◆ **WHAT TO PRODUCE**: Identify and pull out each line of the entries in which "Platforms" occurs.

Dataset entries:
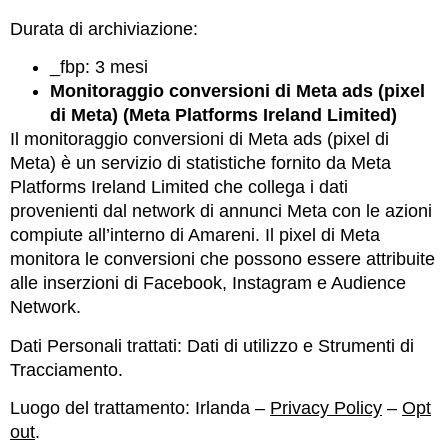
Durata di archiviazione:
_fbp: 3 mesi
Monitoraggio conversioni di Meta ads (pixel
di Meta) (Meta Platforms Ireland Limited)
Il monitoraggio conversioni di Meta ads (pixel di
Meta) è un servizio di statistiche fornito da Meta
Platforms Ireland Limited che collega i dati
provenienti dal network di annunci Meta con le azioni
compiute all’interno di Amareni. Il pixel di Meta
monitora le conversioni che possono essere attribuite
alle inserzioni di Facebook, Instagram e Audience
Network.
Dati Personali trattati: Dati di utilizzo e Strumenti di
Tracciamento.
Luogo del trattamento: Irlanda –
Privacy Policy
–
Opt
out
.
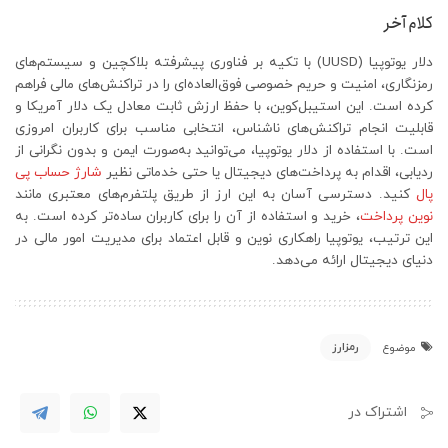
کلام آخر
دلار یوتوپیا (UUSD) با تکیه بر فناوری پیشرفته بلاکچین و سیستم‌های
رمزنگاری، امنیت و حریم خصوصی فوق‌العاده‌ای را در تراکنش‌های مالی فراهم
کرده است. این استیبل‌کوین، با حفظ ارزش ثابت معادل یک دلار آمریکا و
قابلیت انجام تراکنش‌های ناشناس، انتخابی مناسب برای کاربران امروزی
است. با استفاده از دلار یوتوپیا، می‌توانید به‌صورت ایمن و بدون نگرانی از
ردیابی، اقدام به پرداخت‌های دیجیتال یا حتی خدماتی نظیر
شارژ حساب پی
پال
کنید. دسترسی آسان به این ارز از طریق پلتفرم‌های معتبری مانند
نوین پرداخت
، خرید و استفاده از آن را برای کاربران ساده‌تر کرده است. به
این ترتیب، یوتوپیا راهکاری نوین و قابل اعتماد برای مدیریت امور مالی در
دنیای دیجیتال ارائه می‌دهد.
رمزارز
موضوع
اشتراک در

◆ **ANSWER BOX**:
di Meta) (Meta Platforms Ireland Limited)
Platforms Ireland Limited che collega i dati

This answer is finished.